• **Request**
Format the lines of text in the records as a numbered list, starting at the line that contains "Their intelligence demands daily mental" and ending at the line that contains "School Information", with blank lines omitted. Leave the pictures out of the answer.

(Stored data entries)
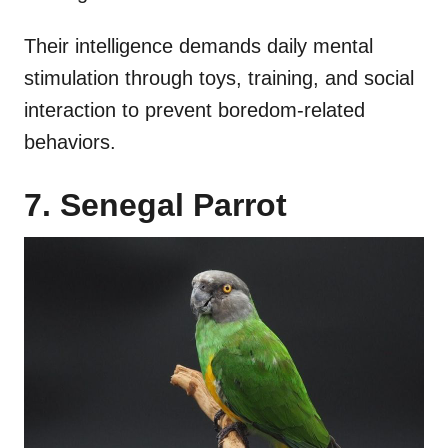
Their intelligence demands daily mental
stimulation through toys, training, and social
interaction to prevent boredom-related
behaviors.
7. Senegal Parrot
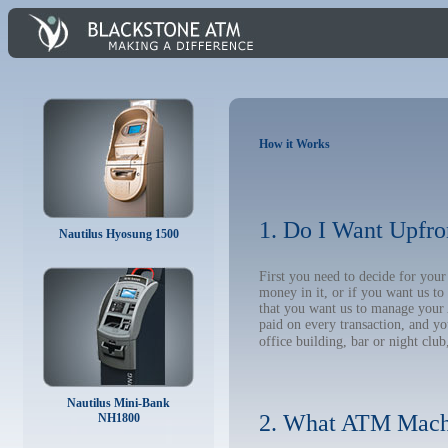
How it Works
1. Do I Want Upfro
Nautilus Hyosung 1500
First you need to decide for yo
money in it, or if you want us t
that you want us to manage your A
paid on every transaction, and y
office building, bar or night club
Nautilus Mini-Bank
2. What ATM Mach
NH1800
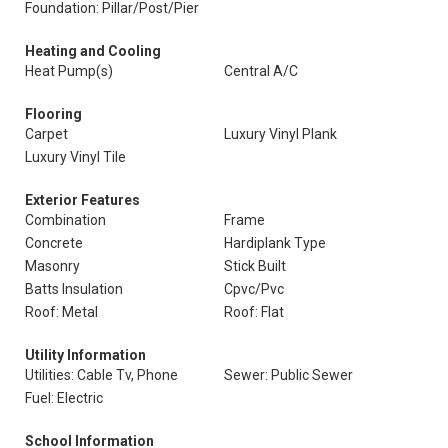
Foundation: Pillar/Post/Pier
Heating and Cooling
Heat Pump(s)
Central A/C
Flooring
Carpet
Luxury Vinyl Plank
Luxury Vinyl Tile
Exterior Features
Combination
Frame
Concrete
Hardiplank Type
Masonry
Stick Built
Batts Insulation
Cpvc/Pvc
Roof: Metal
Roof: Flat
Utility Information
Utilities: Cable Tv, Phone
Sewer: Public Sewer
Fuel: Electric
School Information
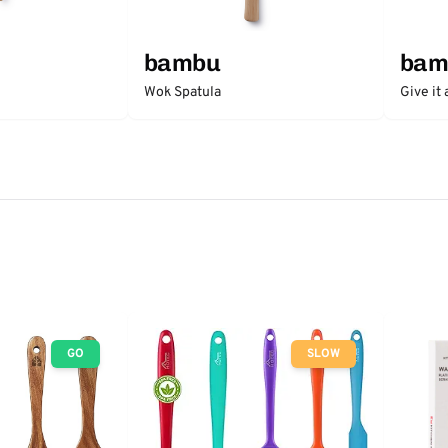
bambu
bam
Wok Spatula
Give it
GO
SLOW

---

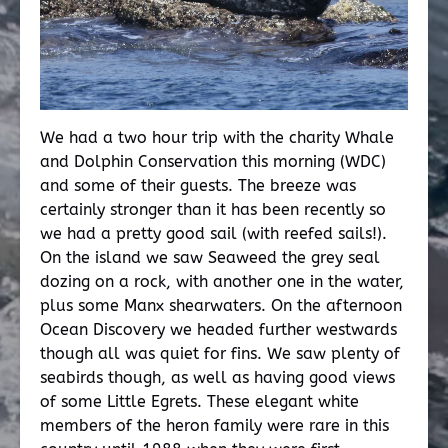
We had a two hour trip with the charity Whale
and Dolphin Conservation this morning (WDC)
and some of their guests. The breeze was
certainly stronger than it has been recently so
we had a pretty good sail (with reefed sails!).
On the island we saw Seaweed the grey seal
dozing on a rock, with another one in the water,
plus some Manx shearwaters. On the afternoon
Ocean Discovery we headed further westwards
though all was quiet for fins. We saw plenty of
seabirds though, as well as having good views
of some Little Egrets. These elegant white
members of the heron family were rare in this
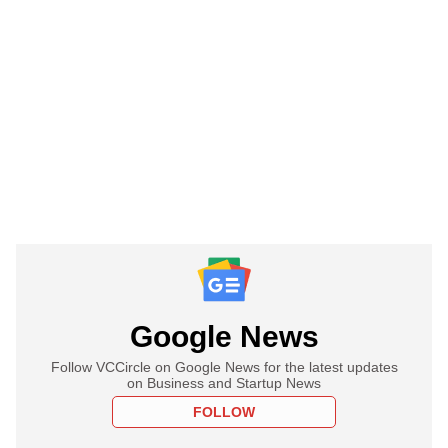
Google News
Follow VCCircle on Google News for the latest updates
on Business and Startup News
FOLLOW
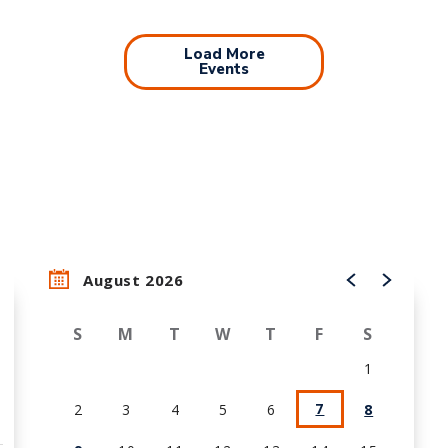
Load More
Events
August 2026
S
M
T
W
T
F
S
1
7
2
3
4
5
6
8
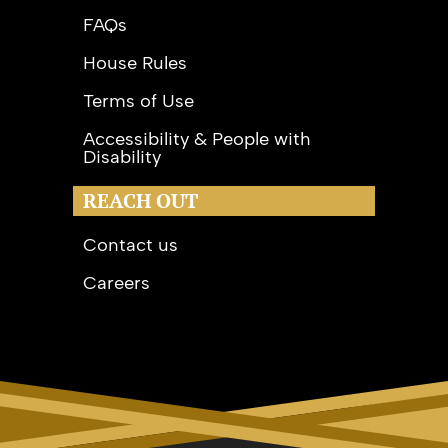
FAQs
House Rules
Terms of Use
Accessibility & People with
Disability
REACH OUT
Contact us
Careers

• **Task result**
1. Their intelligence demands daily mental
2. stimulation through toys, training, and social
3. interaction to prevent boredom-related
4. behaviors.
5. 7. Senegal Parrot
6. How it Works
7. 1. Do I Want Upfro
8. Nautilus Hyosung 1500
9. First you need to decide for yo
10. money in it, or if you want us t
11. that you want us to manage your A
12. paid on every transaction, and y
13. office building, bar or night club
14. Nautilus Mini-Bank
15. 2. What ATM Mach
16. NH1800
17. Foundation: Pillar/Post/Pier
18. Heating and Cooling
19. Heat Pump(s)
20. Central A/C
21. Flooring
22. Carpet
23. Luxury Vinyl Plank
24. Luxury Vinyl Tile
25. Exterior Features
26. Combination
27. Frame
28. Concrete
29. Hardiplank Type
30. Masonry
31. Stick Built
32. Batts Insulation
33. Cpvc/Pvc
34. Roof: Metal
35. Roof: Flat
36. Utility Information
37. Utilities: Cable Tv, Phone
38. Sewer: Public Sewer
39. Fuel: Electric
40. School Information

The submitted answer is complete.